Geçmişime dönüp baktığımda, 6-7 yaşlarındayken Türkiye’de Kıbrıs Savaşı nedeniyle İstanbul’da karartma uygulanırken, ben düzenli bir mesai ile bir proleter olmuştum. Bildiğiniz elektrik motorlu makinede el emeğiyle bobinin birlikte hareket ettiği işte düzenli çalışıyordum. Tam o 1974’ün temmuz ayında bizim evde mum ışığı altında Çetin Altan’ın o insanı rahatsız eden sesiyle evimizde 45’lik plaktan Nâzım Hikmet’in muhteşem şiirlerini dinliyorduk.

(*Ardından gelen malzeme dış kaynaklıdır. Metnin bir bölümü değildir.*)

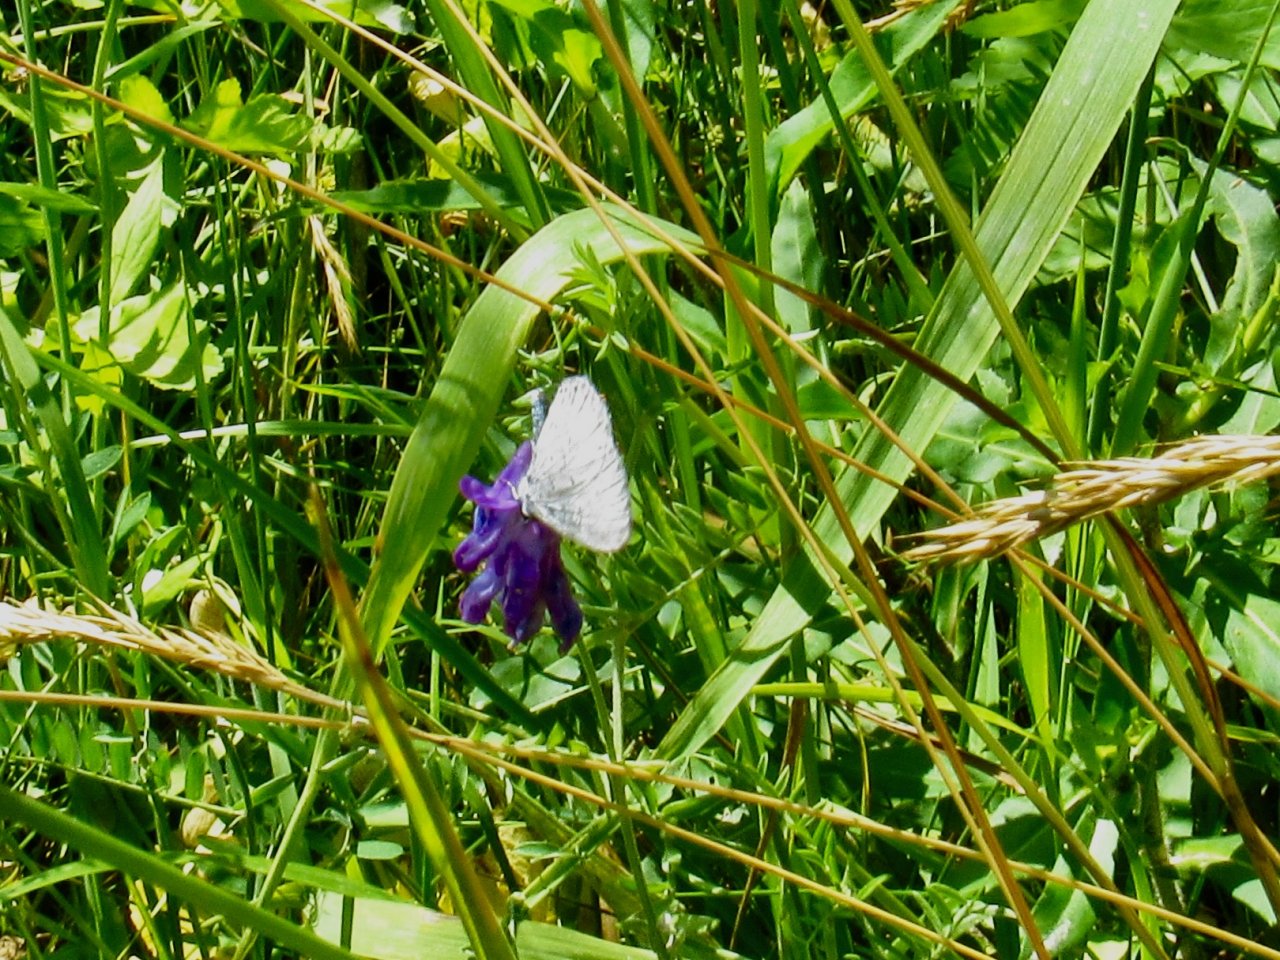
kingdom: Animalia
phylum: Arthropoda
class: Insecta
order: Lepidoptera
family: Lycaenidae
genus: Celastrina
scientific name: Celastrina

Kendimi bilmeye başladığım o tarihten beri sosyalistim, hâlâ sosyalistim, yani ayvayı yemişlerden biriyiz! Nedeni de basit, ben pek çok diğer büyüklerimiz gibi yapmadım. Onların aksine sosyalizmi bir değerler sistemi, bir emek üzerinden ilerleyen dünya görüşü, bir ahlaki varoluş, yaşamla ve insanla kurulan ilişkide aşkın bir ahlaka dayanan ve adanmış bir insanın ‘sistematik muhalifliği’ olarak öğrendiğim, inandığım ve yaşadığım için, sonradan malı götürmek için hayatımda hiçbir girişimde bulunmadım. O ilkeler, o yüceltilmiş değerler hayatımın bütün aşamalarında beni yönlendirdi çünkü.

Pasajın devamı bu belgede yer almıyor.